Walking through the aisles of any antique store will provide a glimpse at many nickel items, including picture frames, teapots and fine cutlery. Nickel is an abundant naturally occurring element. In its purest form, nickel is a hard metal with a silvery-white appearance. Though a large portion of available nickel is used to construct stainless steel, it is also used in its pure form to make coins, jewelry or piping valves. Nickel plating can be darkened using any commercial aging solution.
Arrange your nickel-plated items on your working surface. For best results, your items should be clean of dust, oil or other residue. Use a mild dish soap and warm water to wash your items if necessary. Allow them to air-dry.

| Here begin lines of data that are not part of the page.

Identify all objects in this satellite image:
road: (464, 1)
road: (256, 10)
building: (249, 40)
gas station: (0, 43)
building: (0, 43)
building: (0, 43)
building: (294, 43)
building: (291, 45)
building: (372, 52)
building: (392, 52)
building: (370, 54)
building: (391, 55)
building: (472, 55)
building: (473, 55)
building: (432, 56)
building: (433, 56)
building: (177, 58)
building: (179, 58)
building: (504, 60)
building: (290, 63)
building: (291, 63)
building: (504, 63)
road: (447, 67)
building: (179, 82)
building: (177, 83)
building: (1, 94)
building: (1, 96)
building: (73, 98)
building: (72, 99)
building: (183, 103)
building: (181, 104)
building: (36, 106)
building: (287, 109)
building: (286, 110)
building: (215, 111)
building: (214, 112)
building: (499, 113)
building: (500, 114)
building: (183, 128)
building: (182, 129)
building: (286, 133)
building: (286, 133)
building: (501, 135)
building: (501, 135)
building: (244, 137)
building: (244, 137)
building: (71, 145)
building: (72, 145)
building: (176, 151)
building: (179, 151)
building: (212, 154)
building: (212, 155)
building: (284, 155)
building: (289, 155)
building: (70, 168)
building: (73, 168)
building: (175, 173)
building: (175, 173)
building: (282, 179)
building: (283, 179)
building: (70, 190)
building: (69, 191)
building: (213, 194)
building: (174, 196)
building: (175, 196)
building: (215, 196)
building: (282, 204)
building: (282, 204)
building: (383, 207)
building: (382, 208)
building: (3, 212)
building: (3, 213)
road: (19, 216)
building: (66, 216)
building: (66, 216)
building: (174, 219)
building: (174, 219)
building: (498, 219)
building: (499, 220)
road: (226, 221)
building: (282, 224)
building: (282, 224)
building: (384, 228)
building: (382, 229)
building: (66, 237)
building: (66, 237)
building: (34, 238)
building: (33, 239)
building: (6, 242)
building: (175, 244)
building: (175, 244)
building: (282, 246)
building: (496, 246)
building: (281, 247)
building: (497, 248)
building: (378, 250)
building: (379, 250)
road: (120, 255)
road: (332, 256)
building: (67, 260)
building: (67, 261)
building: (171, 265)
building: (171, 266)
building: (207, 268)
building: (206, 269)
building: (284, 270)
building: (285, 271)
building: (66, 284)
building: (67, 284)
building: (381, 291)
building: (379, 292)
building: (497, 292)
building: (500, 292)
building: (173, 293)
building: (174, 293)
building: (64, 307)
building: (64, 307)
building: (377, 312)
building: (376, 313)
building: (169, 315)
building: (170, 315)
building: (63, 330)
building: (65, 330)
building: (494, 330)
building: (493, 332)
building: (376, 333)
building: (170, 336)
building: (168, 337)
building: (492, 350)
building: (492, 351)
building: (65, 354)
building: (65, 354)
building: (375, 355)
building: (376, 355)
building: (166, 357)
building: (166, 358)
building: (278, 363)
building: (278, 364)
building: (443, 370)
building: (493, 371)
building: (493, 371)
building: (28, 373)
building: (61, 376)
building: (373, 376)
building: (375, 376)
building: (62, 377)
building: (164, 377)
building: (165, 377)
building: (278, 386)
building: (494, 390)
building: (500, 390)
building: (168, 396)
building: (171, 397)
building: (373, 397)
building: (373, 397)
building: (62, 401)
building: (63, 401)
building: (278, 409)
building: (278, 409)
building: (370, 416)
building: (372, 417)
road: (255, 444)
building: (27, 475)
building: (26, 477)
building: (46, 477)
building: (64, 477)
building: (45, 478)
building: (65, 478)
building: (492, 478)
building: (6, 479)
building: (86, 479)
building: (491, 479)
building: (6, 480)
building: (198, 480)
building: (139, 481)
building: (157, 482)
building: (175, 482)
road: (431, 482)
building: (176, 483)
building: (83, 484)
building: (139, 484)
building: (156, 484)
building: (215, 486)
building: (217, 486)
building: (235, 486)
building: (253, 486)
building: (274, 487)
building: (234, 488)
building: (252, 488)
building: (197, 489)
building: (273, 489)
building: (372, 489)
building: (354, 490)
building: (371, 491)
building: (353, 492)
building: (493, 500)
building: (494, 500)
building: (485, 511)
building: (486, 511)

Don your rubber gloves and safety goggles. Fill a bowl halfway with nickel aging solution.
Submerge your nickel-plated item into the solution. Watch the item carefully and remove it from the solution once you've achieved the desired hue. Alternatively, you may wipe the solution onto the item using a sponge.
Repeat Step 3 for each item requiring darkening. Allow the items to air-dry completely after submersion.
To reverse the darkening process, buff the nickel item rapidly using a polishing cloth and metal polishing compound. If you wish to darken a lacquered nickel item, it must be stripped and washed clean prior to submersion in aging solution. Any commercial lacquer stripper will suffice.
Do not allow children or pets near your work area. Do not ingest the solution or directly inhale its fumes.